Définition des PNCVT
Le premier abord de la notion de PNCVT était relativement peu familier pour l’ensemble des enquêtés. Les discours marqués par beaucoup d’hésitations soulignaient une pensée peu claire sur la définition du terme. Un des enquêtés a d’ailleurs refusé de répondre, la terminologie étant trop floue. Un enquêté cependant avait un discours plus fluide, s’étant déjà interrogé sur la question.
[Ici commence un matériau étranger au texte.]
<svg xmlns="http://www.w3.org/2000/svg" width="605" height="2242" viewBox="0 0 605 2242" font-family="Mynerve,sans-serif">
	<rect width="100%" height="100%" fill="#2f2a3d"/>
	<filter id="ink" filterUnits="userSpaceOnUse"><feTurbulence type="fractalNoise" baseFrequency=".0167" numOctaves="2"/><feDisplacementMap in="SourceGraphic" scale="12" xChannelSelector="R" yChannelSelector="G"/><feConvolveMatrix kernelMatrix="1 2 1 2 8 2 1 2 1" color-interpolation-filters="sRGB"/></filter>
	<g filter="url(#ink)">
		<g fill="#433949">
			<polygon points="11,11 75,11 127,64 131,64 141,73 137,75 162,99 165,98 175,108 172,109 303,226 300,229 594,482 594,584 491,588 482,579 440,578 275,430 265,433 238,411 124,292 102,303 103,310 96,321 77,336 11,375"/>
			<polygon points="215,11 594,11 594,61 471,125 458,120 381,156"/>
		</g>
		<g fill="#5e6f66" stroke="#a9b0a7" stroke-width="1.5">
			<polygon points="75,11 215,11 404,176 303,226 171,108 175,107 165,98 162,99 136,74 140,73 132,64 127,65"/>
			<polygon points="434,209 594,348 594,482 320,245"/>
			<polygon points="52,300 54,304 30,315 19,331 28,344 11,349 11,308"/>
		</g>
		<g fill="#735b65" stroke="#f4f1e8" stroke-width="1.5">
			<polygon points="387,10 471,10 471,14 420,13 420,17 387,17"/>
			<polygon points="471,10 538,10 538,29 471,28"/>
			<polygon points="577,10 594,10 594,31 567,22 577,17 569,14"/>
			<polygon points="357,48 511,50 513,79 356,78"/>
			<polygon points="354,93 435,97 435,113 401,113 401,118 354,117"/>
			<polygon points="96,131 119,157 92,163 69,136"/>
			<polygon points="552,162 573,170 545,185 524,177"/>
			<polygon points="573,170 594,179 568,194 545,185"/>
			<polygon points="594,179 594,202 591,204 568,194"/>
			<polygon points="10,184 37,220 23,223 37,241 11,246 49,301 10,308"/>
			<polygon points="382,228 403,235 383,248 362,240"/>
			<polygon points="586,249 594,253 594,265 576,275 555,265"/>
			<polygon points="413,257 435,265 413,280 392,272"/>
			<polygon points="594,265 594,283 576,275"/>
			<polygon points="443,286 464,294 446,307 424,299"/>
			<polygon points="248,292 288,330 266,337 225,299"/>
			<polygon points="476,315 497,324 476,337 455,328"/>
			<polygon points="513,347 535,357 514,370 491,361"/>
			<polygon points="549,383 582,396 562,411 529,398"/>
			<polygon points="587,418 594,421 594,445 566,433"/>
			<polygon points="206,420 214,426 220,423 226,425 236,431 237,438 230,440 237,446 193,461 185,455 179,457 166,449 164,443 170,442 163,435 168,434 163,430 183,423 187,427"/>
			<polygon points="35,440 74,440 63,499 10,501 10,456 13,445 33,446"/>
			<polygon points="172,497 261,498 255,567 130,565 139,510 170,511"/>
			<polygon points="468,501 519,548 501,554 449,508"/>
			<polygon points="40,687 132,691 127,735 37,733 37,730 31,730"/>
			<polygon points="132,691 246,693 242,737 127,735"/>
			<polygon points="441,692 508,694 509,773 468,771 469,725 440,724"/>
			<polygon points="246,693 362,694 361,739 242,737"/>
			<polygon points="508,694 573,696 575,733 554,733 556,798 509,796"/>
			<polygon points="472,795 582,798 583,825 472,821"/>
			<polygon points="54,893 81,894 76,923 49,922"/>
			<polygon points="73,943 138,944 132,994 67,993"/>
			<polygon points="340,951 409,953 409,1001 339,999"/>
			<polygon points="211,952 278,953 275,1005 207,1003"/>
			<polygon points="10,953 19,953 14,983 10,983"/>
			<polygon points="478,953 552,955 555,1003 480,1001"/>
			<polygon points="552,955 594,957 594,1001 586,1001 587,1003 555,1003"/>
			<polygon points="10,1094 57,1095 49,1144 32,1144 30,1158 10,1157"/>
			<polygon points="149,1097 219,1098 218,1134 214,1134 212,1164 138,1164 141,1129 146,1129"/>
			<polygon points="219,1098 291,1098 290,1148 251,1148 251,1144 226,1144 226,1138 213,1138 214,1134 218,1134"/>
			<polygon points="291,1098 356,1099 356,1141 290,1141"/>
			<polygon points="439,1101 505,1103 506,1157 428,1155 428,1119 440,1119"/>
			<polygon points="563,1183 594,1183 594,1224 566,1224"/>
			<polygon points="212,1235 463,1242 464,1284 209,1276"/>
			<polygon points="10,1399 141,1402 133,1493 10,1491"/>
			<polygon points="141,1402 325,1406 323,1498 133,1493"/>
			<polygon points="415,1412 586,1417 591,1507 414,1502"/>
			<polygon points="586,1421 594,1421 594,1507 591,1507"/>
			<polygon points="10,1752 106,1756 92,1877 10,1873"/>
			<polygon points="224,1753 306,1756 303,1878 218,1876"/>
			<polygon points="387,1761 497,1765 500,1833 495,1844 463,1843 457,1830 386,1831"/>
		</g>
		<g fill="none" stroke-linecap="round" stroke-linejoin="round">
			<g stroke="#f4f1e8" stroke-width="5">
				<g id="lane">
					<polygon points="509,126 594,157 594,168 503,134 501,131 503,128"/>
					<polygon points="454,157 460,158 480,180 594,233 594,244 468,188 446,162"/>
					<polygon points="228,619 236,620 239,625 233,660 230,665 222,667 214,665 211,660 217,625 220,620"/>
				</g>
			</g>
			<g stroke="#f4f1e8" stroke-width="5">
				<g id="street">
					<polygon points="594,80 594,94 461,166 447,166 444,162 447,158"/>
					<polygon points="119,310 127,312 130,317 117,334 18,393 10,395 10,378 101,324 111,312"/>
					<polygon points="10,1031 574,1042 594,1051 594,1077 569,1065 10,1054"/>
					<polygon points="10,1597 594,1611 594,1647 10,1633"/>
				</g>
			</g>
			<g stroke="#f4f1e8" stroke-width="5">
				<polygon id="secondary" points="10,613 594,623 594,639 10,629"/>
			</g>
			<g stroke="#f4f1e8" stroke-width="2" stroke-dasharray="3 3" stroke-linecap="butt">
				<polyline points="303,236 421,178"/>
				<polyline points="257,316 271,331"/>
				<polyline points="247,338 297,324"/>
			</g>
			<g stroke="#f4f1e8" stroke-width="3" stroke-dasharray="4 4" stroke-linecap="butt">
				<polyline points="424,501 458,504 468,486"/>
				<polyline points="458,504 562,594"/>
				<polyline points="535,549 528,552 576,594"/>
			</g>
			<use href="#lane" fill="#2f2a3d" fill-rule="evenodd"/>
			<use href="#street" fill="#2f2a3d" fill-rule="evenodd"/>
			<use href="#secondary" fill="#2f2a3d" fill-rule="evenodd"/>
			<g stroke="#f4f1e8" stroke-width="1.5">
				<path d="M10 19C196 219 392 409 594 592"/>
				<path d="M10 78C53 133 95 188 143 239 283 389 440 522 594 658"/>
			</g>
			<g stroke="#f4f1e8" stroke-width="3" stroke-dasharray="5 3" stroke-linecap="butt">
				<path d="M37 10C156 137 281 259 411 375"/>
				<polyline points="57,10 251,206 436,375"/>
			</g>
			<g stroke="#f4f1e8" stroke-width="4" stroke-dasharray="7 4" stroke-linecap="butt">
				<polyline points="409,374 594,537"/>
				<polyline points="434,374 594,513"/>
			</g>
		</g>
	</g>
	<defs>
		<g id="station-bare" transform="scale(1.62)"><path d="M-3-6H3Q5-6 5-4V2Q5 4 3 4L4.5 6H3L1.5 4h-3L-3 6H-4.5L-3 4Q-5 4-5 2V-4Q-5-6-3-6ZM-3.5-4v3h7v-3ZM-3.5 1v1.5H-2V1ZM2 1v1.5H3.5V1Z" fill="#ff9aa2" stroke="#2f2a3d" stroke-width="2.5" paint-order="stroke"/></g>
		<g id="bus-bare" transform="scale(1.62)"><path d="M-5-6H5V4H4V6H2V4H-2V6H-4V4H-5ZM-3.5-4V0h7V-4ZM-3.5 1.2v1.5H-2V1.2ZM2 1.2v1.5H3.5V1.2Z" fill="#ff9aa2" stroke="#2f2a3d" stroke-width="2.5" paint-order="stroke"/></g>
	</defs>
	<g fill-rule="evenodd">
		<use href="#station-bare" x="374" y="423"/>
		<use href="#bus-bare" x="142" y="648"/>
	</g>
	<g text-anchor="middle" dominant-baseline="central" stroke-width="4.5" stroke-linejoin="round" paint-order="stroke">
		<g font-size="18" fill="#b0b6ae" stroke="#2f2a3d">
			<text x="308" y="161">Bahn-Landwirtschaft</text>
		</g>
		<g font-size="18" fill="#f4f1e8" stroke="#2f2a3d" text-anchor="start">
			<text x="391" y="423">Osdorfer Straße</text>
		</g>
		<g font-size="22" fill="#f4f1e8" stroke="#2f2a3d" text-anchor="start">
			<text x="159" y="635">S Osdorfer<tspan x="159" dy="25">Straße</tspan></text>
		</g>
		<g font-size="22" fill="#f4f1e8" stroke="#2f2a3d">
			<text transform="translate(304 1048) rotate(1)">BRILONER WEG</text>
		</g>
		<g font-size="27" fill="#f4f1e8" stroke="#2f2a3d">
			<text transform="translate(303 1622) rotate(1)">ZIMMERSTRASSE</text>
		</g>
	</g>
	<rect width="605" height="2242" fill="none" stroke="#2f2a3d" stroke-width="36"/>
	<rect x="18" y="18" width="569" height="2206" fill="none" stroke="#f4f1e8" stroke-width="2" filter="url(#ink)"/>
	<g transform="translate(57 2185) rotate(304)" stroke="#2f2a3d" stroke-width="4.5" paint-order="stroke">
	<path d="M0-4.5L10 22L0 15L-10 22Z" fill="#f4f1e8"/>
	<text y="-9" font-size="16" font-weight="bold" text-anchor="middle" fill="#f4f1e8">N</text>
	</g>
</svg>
Plusieurs enquêtés ont pointé du doigt le fait que la terminologie propre aux PNCVT est souvent confuse, et induirait une désinformation. En effet, le terme thérapie induirait l’idée de traitement, c’est-à-dire qu’elle serait mise au même plan que les traitements médicaux « conventionnels » et validés sur le plan scientifique. Thérapie serait alors une sorte de « fourre-tout » de ce qui peut faire du bien. De même le terme « alternative » sousentendrait une possible substitution au traitement conventionnel, qui mettrait également une pratique non validée au même plan qu’une pratique validée sur le plan scientifique. Si l’on abordait la définition des PNCVT comme des « thérapies non conventionnelles », une première approche se dessinait comme une sorte de panier « fourre-tout » réunissant les soins ne faisant pas partie du paysage médical habituel. A « Tout ce qui n’est pas médicament, et tout ce qui n’est pas du soutien psychologique. », F « toutes techniques pour lesquelles il n’y a pas de formation » A « Ce qui est techniquement non prouvé par la science » D « Et par non conventionnel, je dirais non adoubé par la fac de médecine ». F « Oui, parce que sinon, tout est une thérapie. Aller jouer aux boules c’est une thérapie aussi. Ben oui, mais ça peut être très efficace d’aller jouer aux boules. Mon patient qui jouait à la belote lui, très efficace. Donc on ne peut pas appeler ça une belote-thérapie! C’est un peu… Donc voilà, donc les gens ils mettent « thérapie » ça fait classe. Ça donne une validation médicale. » D « Je n’aime pas vraiment le terme « alternative », car il laisse à penser que ces thérapies pourraient se substituer aux traitements conventionnels. Je préfère le terme complémentaire, car ces thérapies viennent s’ajouter à la prise en charge psychologique, diététiques, qui sont déjà validées. » D « C’est un sujet qui m’intéresse donc j’y ai déjà pas mal réfléchi. » C « J’ai entendu parler des techniques alternatives, oui, mais ce terme, non. ».